- _GIVEN ENTRIES_:
--------
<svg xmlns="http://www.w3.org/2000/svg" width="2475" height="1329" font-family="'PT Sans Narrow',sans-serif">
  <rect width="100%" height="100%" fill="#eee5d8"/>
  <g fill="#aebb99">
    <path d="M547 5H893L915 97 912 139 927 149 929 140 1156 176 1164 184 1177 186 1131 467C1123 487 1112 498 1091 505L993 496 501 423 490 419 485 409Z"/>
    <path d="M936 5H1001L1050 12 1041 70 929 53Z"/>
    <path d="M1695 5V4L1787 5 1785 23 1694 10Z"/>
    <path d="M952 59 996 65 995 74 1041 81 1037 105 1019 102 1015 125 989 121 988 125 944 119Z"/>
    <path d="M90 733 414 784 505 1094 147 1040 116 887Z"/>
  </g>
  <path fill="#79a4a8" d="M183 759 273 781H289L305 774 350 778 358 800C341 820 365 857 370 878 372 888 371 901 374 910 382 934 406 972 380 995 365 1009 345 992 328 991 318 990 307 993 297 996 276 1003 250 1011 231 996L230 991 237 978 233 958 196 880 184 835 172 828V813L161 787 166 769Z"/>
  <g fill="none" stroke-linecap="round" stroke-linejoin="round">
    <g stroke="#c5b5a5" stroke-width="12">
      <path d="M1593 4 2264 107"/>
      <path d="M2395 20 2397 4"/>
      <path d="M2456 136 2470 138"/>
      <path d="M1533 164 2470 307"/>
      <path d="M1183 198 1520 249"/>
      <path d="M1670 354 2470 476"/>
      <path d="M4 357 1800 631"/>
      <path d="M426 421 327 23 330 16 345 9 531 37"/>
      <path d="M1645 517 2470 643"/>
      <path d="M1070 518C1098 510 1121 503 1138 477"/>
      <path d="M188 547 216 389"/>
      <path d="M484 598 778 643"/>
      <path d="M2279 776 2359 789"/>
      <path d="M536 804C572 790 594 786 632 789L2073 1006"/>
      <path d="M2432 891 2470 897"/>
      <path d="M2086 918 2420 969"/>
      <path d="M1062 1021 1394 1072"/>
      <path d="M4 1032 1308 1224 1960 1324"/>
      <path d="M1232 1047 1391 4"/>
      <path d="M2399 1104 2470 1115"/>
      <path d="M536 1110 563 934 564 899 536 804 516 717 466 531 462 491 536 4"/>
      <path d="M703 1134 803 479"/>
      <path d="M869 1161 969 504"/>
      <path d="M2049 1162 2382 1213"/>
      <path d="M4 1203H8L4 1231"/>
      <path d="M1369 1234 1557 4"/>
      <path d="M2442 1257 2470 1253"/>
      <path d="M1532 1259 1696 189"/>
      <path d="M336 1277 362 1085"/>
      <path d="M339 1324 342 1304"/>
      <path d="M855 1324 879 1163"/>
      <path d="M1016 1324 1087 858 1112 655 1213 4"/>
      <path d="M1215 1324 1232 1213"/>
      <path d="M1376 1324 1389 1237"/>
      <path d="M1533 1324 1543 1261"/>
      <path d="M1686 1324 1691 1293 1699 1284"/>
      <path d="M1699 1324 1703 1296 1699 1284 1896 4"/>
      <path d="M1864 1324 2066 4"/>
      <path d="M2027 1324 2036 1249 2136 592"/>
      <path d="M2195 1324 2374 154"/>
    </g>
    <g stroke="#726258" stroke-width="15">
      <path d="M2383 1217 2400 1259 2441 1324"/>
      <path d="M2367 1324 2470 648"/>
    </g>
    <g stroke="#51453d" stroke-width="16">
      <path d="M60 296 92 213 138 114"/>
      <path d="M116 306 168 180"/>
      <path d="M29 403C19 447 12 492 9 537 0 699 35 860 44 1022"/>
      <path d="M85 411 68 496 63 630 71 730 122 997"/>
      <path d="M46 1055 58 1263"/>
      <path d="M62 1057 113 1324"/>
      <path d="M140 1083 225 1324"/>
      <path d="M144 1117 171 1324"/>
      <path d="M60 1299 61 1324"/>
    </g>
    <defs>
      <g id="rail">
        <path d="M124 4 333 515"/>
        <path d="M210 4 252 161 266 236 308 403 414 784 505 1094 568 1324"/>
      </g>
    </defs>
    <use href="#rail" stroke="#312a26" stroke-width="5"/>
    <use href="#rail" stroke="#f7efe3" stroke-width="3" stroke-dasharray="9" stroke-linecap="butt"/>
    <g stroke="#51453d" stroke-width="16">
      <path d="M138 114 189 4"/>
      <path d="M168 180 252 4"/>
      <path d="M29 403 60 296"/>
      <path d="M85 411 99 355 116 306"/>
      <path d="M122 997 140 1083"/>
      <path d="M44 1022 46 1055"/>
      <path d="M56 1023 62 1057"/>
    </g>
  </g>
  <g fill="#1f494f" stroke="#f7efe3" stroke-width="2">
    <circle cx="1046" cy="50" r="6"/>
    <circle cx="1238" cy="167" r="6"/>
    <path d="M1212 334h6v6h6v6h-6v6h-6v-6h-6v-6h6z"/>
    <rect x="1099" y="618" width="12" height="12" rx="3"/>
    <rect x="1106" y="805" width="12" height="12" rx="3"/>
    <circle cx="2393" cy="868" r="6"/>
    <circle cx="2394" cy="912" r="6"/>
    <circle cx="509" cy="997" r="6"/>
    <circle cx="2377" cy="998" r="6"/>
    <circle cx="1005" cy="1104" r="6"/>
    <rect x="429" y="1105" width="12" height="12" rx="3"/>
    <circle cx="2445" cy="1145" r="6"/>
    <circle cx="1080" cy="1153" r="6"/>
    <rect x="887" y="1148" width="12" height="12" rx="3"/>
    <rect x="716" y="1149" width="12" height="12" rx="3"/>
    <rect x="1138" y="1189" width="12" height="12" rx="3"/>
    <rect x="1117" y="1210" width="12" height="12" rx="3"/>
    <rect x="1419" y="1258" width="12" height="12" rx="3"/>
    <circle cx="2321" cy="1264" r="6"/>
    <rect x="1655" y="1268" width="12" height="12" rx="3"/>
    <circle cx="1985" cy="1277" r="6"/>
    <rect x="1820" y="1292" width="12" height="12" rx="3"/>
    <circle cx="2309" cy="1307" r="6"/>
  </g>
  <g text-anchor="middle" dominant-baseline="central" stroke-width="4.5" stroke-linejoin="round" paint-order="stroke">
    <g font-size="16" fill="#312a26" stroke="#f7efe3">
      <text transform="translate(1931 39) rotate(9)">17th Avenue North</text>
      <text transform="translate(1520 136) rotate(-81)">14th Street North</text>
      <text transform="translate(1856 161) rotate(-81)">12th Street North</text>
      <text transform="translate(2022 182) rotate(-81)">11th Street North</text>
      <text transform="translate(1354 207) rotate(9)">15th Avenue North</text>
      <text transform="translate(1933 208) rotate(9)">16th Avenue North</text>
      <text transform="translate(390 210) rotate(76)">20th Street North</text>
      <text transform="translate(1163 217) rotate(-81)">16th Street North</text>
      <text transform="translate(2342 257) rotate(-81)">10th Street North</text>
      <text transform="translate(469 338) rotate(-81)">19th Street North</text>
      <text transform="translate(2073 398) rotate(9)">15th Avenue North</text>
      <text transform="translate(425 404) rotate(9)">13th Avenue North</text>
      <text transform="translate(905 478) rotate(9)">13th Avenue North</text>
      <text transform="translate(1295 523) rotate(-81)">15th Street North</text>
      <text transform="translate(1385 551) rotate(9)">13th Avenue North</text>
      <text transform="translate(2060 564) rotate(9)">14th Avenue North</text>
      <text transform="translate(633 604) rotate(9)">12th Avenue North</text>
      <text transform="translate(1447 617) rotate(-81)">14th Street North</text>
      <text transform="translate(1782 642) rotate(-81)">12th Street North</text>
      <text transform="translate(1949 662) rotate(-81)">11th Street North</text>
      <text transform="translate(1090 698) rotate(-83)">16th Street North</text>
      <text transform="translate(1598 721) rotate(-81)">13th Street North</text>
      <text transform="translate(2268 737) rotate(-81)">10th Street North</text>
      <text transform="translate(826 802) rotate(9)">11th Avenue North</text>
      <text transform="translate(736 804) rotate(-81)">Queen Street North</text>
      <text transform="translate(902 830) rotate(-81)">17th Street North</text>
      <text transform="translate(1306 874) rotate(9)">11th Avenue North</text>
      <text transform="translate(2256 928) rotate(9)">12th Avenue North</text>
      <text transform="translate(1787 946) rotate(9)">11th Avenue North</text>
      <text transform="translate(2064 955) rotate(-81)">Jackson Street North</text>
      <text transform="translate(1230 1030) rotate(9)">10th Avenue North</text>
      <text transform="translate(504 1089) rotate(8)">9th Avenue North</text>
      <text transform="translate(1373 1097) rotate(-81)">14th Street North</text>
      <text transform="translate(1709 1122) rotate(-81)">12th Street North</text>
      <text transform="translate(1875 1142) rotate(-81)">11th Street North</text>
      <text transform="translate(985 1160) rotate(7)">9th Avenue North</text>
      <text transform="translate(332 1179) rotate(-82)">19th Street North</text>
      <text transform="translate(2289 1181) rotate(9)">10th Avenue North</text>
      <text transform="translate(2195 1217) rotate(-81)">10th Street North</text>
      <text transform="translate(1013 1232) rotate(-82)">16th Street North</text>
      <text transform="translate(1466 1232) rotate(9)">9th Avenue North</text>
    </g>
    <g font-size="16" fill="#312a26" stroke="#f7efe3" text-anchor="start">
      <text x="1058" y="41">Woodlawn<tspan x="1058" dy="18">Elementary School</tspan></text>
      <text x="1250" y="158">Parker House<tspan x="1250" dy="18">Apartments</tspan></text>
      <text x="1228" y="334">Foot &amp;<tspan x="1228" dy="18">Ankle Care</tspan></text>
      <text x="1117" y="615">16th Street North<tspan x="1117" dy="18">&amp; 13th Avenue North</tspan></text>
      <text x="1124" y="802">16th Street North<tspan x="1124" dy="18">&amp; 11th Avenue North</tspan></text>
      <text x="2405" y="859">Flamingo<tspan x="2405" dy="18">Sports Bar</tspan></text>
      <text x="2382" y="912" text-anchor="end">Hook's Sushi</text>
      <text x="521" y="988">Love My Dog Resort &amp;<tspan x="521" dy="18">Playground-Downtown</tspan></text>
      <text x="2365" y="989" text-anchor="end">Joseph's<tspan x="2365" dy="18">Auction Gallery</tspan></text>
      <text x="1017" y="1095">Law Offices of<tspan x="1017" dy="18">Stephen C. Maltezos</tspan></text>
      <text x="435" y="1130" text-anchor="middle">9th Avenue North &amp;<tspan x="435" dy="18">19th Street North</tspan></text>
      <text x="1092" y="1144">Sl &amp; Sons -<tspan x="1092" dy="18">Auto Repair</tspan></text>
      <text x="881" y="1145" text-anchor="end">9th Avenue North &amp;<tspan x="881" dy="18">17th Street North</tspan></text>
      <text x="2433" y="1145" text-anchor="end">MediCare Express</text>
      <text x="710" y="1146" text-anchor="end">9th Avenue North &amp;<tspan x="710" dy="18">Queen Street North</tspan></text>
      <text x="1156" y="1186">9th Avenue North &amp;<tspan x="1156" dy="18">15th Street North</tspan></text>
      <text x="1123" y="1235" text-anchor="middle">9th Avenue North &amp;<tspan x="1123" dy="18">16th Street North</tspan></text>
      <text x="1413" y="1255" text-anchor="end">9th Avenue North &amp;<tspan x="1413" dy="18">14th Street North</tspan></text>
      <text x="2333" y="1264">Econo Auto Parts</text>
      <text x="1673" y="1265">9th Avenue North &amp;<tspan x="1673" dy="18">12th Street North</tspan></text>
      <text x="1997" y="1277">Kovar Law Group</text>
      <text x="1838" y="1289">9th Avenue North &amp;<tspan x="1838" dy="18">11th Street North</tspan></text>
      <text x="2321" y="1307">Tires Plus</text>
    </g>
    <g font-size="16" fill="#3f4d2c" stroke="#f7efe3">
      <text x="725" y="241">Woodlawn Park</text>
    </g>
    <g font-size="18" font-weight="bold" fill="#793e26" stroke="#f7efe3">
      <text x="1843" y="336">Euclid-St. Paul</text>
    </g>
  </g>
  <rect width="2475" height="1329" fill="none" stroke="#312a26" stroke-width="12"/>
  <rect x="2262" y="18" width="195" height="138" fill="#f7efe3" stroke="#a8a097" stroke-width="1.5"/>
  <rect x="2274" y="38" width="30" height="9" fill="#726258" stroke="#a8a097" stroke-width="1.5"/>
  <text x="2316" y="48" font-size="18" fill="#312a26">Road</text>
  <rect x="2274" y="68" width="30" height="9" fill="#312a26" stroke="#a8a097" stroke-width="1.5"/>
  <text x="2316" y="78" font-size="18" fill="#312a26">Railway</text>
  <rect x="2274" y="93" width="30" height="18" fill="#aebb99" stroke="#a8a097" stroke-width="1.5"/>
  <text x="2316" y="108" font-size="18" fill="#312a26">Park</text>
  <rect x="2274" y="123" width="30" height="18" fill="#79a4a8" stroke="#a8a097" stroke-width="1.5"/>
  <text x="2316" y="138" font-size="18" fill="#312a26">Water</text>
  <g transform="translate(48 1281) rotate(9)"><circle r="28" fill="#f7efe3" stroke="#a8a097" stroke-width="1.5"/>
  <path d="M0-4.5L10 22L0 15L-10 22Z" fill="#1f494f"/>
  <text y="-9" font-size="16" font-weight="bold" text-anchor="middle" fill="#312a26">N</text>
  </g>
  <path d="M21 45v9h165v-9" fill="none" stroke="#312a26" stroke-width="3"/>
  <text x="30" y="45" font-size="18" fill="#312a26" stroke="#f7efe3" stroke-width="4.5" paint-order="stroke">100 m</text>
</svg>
--------
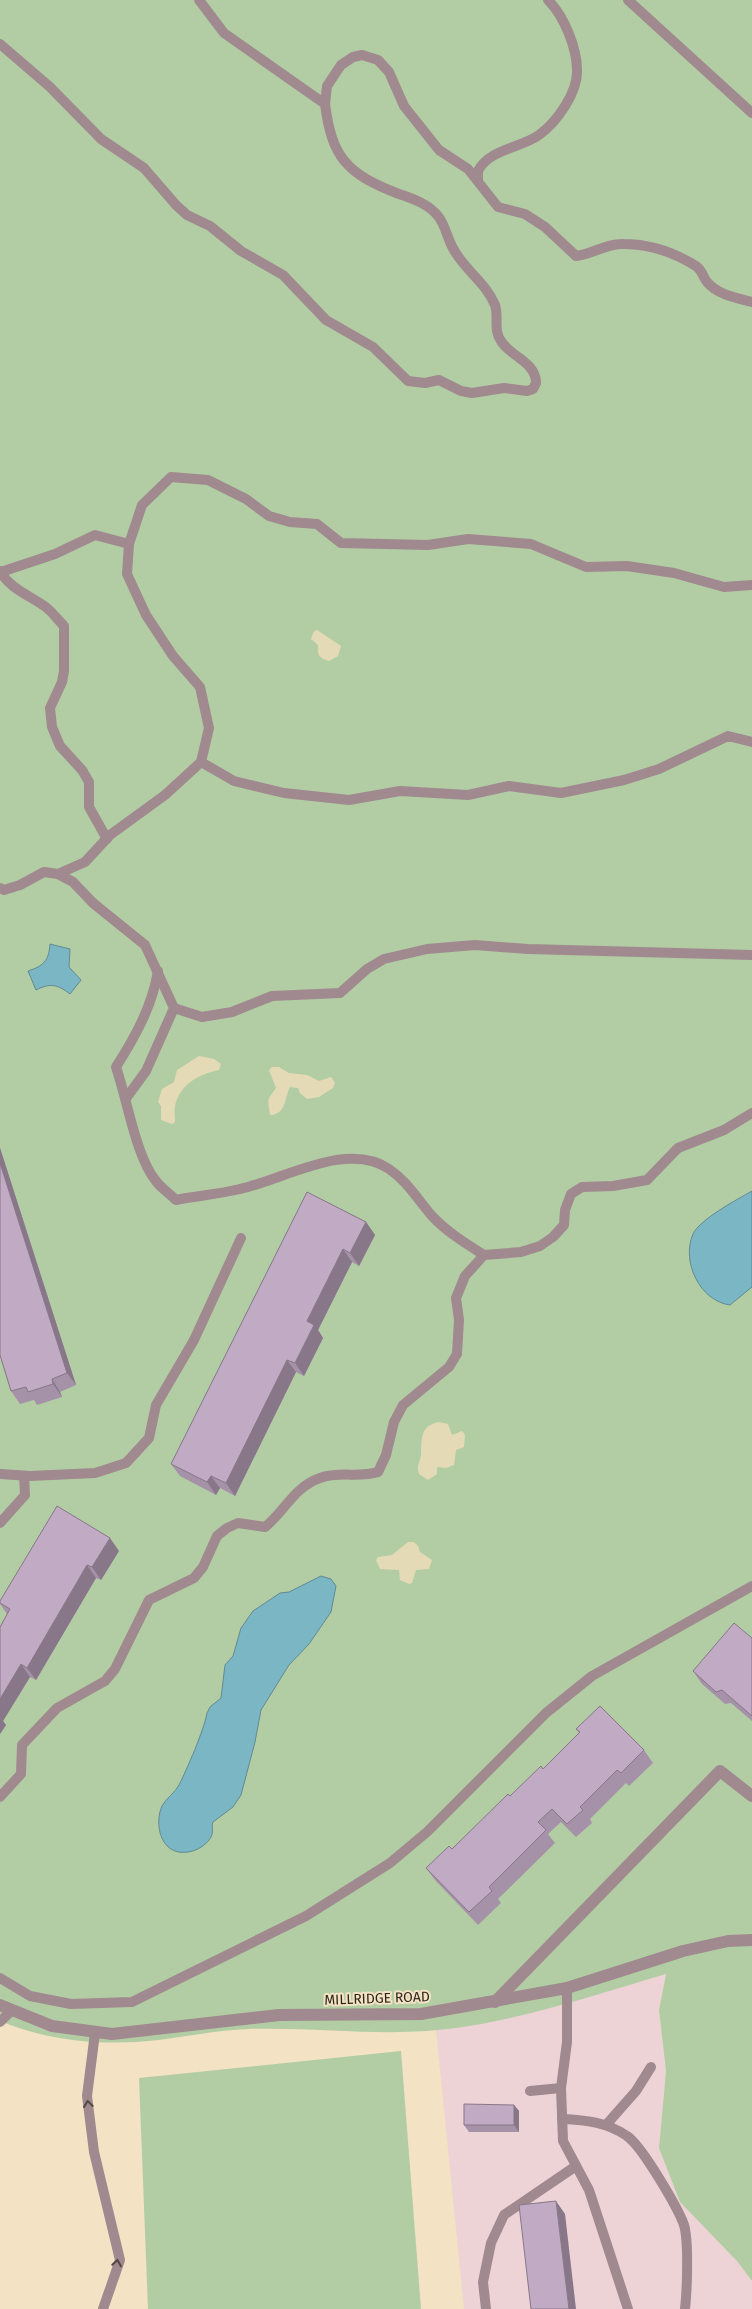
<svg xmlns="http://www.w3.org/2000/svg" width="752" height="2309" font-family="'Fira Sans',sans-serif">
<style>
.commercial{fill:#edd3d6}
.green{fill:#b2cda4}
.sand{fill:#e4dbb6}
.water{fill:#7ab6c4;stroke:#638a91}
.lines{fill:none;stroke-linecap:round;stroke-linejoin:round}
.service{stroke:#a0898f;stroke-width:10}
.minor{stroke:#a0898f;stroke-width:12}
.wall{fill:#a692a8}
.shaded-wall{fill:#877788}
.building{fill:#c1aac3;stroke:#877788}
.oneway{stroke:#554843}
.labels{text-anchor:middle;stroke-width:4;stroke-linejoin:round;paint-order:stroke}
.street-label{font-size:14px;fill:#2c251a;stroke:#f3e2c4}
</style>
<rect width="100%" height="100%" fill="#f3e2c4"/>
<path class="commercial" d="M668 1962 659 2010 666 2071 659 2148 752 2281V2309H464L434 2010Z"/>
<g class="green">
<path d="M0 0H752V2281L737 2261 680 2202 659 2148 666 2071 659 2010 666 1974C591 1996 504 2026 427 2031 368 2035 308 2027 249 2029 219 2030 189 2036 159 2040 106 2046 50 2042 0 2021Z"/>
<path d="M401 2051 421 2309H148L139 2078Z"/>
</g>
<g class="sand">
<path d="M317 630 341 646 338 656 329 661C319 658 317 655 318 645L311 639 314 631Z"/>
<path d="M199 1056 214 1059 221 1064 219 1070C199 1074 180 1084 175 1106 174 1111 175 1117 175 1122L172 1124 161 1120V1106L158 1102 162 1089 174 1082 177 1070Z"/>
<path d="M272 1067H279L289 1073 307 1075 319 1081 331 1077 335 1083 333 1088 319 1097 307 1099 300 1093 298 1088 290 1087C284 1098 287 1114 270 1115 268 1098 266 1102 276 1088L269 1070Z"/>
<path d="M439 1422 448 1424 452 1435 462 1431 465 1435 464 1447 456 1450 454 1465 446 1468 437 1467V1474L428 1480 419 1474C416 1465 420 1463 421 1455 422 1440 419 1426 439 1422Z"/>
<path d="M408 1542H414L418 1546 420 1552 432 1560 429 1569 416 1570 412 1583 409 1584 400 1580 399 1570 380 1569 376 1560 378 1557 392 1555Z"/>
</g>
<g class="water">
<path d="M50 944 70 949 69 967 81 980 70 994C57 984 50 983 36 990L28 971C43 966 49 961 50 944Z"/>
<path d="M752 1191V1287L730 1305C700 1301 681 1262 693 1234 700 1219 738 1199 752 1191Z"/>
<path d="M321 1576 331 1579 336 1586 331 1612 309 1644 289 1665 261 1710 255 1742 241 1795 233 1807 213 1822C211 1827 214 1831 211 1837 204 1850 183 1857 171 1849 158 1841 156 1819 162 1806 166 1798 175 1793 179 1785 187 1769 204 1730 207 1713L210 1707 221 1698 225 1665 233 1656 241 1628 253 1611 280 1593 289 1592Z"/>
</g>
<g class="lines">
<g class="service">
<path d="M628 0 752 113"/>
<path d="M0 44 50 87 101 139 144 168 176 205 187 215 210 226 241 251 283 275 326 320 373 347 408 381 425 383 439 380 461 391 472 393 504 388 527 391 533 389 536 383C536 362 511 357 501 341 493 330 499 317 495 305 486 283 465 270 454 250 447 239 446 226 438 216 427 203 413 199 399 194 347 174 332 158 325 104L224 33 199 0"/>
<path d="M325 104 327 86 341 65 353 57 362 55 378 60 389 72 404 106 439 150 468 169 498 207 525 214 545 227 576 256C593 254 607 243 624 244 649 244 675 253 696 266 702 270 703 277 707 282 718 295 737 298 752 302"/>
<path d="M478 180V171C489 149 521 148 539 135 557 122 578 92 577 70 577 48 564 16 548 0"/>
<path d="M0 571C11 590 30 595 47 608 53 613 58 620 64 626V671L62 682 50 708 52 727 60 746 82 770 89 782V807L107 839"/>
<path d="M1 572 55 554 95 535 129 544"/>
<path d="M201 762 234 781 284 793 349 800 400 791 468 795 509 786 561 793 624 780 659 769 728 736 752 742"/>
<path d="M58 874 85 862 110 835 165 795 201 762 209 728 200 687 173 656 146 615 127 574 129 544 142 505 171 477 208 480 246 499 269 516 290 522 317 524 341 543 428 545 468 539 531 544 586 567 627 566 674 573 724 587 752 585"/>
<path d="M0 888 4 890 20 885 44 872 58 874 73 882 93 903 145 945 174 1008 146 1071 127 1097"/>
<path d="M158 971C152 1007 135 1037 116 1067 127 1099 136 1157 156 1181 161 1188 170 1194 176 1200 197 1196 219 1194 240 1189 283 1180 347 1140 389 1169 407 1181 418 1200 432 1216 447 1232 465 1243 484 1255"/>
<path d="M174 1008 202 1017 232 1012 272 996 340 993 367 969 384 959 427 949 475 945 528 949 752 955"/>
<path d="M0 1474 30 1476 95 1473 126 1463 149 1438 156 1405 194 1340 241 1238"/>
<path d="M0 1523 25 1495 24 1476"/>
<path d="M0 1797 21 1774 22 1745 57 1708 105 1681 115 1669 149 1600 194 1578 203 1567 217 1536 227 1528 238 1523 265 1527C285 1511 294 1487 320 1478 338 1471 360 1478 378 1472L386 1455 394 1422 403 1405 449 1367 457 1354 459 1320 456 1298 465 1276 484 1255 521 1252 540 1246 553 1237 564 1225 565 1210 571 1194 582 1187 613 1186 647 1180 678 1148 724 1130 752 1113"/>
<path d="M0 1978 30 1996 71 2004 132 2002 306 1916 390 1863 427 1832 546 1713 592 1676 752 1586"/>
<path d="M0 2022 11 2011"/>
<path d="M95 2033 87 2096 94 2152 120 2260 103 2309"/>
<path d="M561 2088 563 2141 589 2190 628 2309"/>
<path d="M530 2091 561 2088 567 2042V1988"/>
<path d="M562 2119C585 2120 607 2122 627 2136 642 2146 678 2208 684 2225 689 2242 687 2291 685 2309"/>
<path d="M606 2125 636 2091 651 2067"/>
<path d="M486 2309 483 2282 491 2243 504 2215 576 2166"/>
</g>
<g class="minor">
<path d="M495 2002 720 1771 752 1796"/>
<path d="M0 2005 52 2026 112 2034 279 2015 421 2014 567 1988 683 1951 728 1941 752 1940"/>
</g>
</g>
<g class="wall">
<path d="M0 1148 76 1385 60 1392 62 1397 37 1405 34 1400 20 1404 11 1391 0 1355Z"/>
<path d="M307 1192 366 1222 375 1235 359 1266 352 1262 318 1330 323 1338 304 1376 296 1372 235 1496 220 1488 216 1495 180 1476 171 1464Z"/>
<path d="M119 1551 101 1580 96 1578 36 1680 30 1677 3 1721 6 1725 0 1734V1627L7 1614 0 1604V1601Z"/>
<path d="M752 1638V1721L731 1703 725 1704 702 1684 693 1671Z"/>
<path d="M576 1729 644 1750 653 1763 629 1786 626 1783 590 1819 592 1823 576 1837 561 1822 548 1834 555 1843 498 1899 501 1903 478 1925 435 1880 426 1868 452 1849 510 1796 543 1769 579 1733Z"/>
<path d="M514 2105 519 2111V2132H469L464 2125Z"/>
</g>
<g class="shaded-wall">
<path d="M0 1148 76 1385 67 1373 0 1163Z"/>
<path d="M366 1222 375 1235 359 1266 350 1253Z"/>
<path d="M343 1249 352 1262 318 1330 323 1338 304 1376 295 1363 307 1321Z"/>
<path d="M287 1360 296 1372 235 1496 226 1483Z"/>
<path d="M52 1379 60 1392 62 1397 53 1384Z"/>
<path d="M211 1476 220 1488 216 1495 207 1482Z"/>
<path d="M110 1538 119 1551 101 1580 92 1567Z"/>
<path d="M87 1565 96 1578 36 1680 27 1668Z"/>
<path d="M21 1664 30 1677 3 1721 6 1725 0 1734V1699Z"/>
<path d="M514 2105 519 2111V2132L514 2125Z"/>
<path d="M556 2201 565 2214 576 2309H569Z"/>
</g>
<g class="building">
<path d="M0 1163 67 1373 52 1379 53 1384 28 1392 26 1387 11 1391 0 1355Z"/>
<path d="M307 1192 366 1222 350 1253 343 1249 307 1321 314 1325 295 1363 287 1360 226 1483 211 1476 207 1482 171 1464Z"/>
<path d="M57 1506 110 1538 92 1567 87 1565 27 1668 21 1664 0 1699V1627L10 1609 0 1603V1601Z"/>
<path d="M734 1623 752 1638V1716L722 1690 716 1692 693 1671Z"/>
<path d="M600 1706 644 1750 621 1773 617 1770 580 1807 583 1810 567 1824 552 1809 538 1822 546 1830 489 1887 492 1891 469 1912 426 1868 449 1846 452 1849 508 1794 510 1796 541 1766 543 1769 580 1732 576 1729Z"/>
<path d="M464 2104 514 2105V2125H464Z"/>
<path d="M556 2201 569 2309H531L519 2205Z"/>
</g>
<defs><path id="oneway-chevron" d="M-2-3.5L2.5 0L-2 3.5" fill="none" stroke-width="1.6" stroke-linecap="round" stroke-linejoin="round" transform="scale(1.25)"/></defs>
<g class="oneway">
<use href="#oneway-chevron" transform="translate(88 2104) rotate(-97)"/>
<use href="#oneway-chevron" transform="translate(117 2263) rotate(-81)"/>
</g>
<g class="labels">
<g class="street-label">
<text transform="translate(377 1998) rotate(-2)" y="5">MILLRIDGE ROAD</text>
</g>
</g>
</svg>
--------
- _EXERCISE_:
Search the material above for the word "labels", and return each line that holds it.

- _TASK RESPONSE_:
.labels{text-anchor:middle;stroke-width:4;stroke-linejoin:round;paint-order:stroke}
<g class="labels">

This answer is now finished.